Model Overview
Llama-3.1-EstLLM-8B-Instruct-1125 is an 8 billion parameter instruction-following causal language model developed by the TartuNLP and TalTechNLP research groups, funded by the Estonian Ministry of Education and Research. It is based on meta-llama/Llama-3.1-8B and has undergone extensive continued pre-training on approximately 35 billion tokens, followed by supervised fine-tuning (SFT) and direct preference optimization (DPO).
Key Capabilities & Training
- Bilingual Proficiency: Optimized for both Estonian and English, with continued pre-training on a diverse dataset including Estonian National Corpus, Python-Edu, FineMath4-Plus, General Instruction-Augmented Corpora, and Cosmopedia v2.
- Instruction Following: Demonstrates strong instruction-following capabilities in both Estonian (IFEval-et score of 0.6141, an improvement over its predecessor) and English (IFEval-en score of 0.8173, also an improvement).
- Language Competence: Achieves notable scores in Estonian language competence benchmarks, including Grammar-et (0.8310), Inflection-et (0.5777), and Word-Meanings-et (0.9619), showing significant improvements.
- Knowledge & Reasoning: Performs well in Estonian knowledge and reasoning tasks like Winogrande-et (0.6440) and Trivia-et (0.4288), and competitive scores in English benchmarks such as GSM8K (0.7726).

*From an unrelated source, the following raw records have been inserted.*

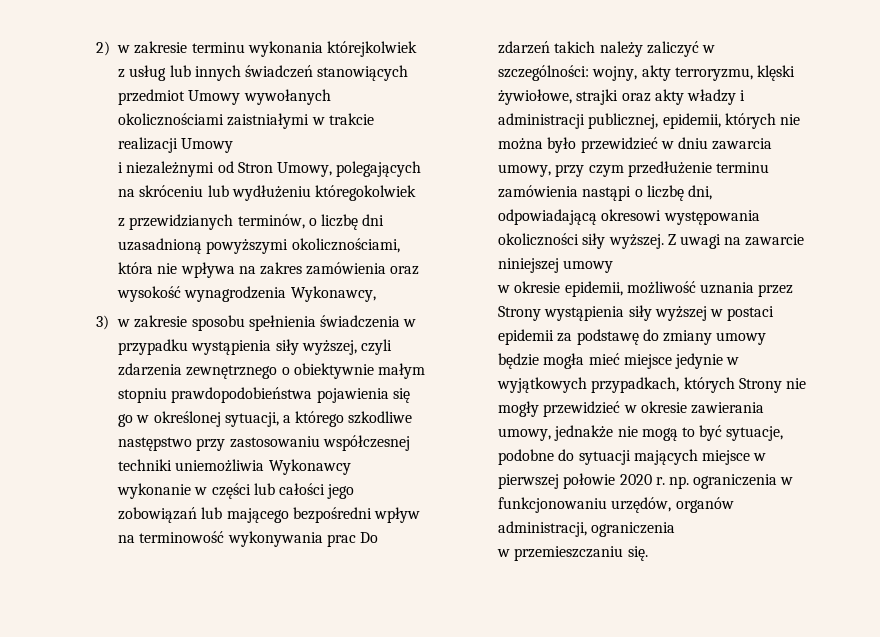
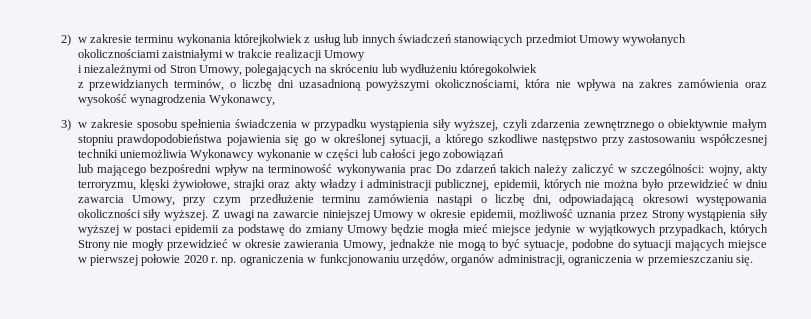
(198, 515) none -> (504, 155) //
[498,164,552,177] umowy, -> [131,195,175,206] Umowy,
[563,260,614,273] umowy // -> [373,210,415,221] Umowy
[716,332,767,345] umowy -> [346,225,388,236] Umowy
[498,428,552,441] umowy, -> [343,240,387,251] Umowy,
(676, 529) // -> (633, 260) none

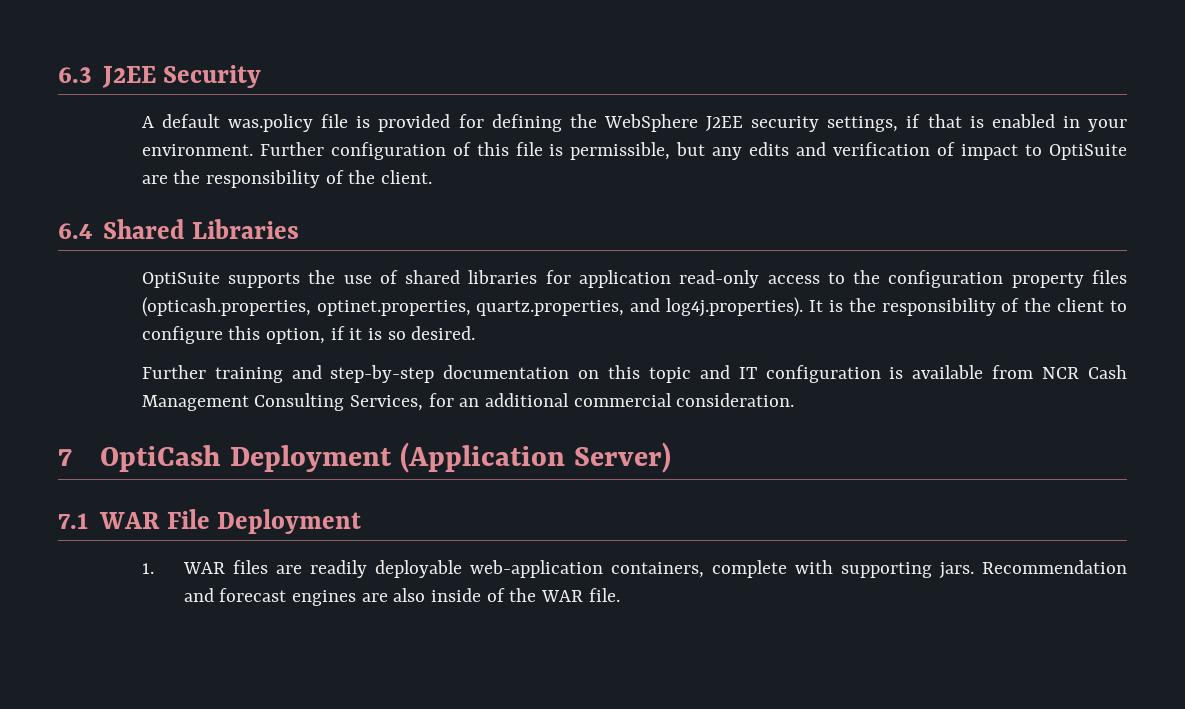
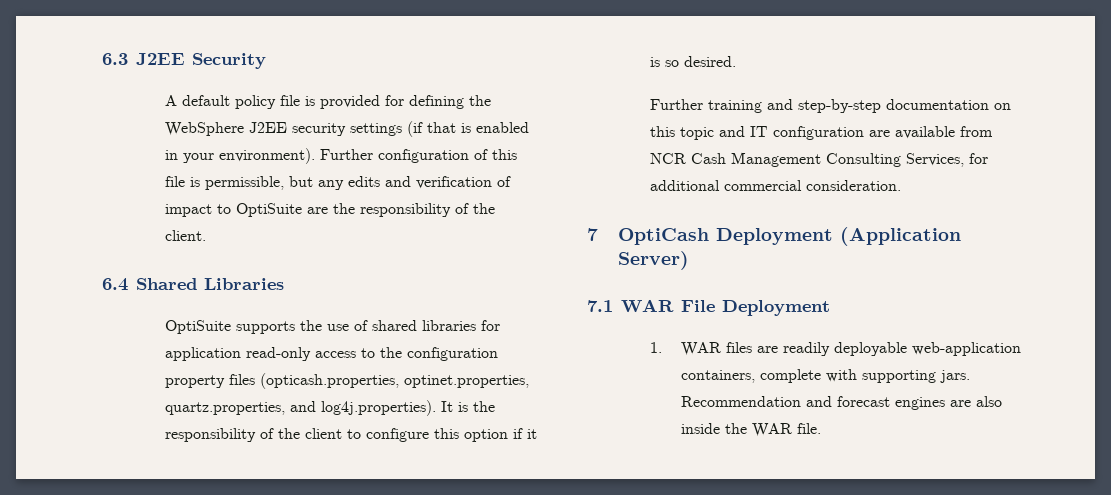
[228,114,314,132] was.policy -> [234,95,276,109] policy
[827,114,921,132] settings, if -> [349,121,423,137] settings (if
[141,144,253,156] environment. -> [218,148,315,164] environment).
[266,328,326,344] option, -> [463,429,508,442] option
[889,367,904,379] is -> [868,130,890,137] are
[459,398,480,407] an -> (988, 158) none
[486,588,505,602] of -> (720, 428) none

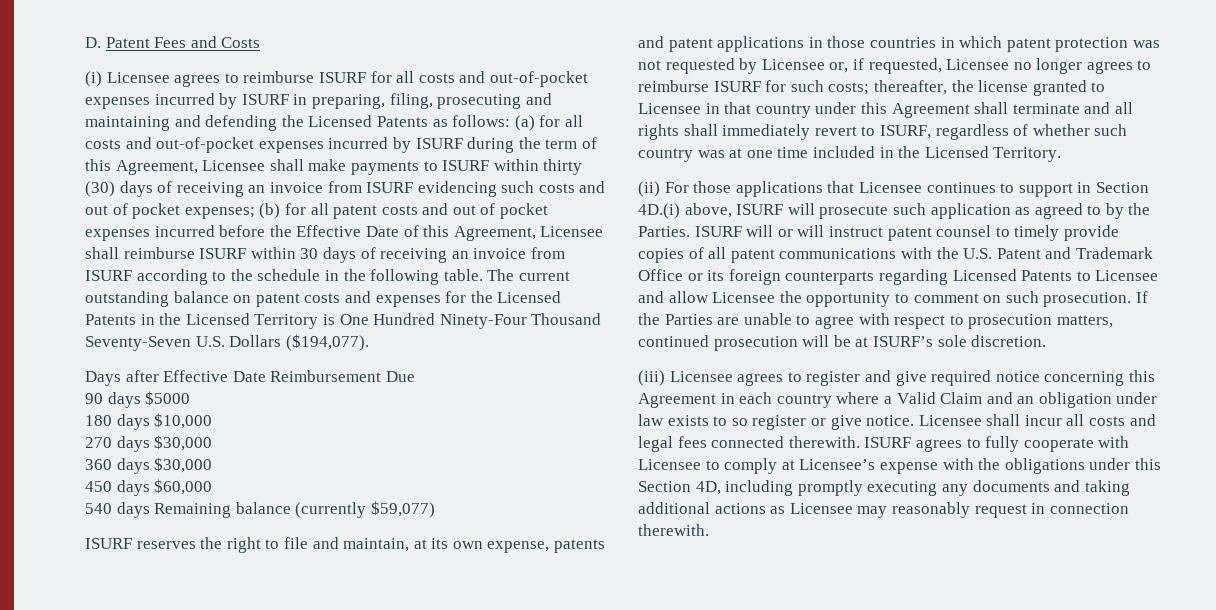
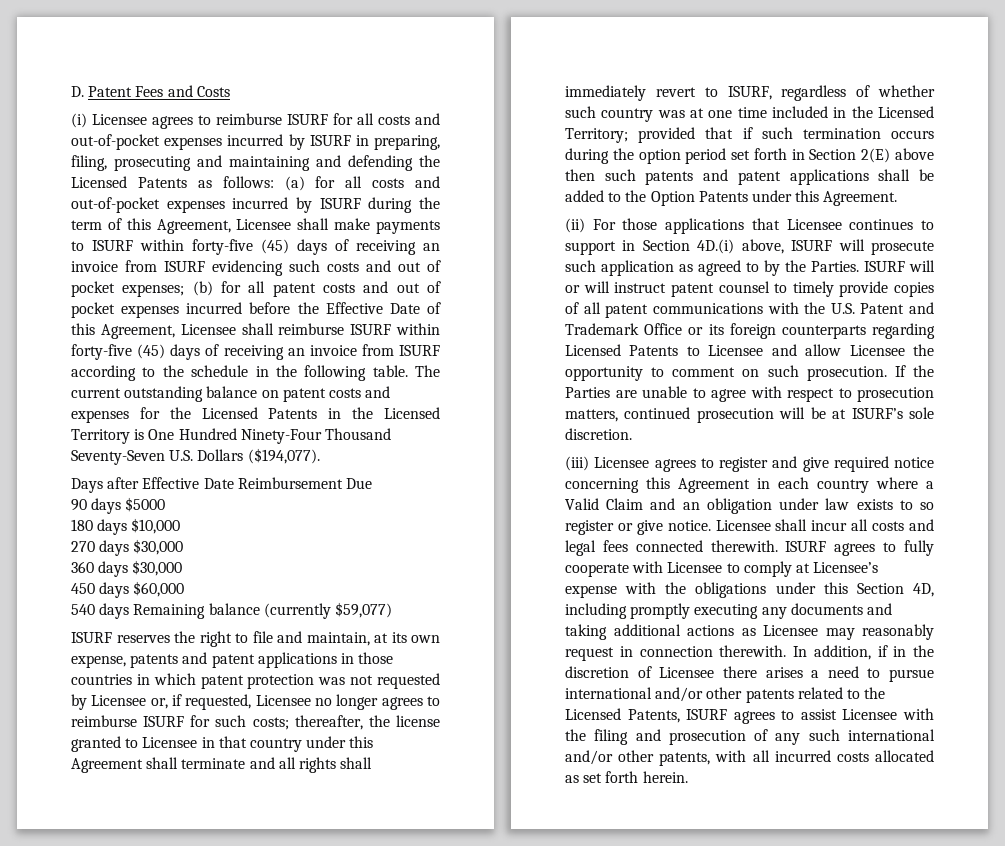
[543,159,583,175] [85,181,115,197] thirty (30) -> [192,239,289,255] forty-five (45)
[300,248,319,259] 30 -> [71,344,166,360] forty-five (45)
[993,147,1062,162] Territory. -> [565,127,934,143] [565,148,934,164] [565,169,934,185] [565,190,898,206] Territory; provided that if such termination occurs during the option period set forth in Section 2(E) above then such patents and patent applications shall be added to the Option Patents under this Agreement.
(709, 530) none -> [793,645,934,660] [565,666,934,682] [565,687,886,703] [565,708,934,724] [565,729,935,745] [565,750,934,766] [565,771,688,783] In addition, if in the discretion of Licensee there arises a need to pursue international and/or other patents related to the Licensed Patents, ISURF agrees to assist Licensee with the filing and prosecution of any such international and/or other patents, with all incurred costs allocated as set forth herein.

- Translation: Shows strong performance in English to Estonian translation, achieving a BLEU score of 0.2635 on wmt24pp, making it a competitive option for this specific translation direction.
Limitations
- Context Length: Has a relatively short context of 4096 tokens, and performance beyond this is not guaranteed.
- Multi-turn Conversations: While improved by merging, multi-turn conversation support is not fully guaranteed.
- Date Cut-off: Inherits the original Llama 3.1 system prompt's hard-coded date cut-off.
When to Use This Model
This model is particularly well-suited for applications requiring robust instruction-following and strong language understanding in Estonian and English, especially where high performance on Estonian-specific language competence and knowledge tasks is critical. Its translation capabilities from English to Estonian also make it valuable for relevant localization and multilingual content generation tasks.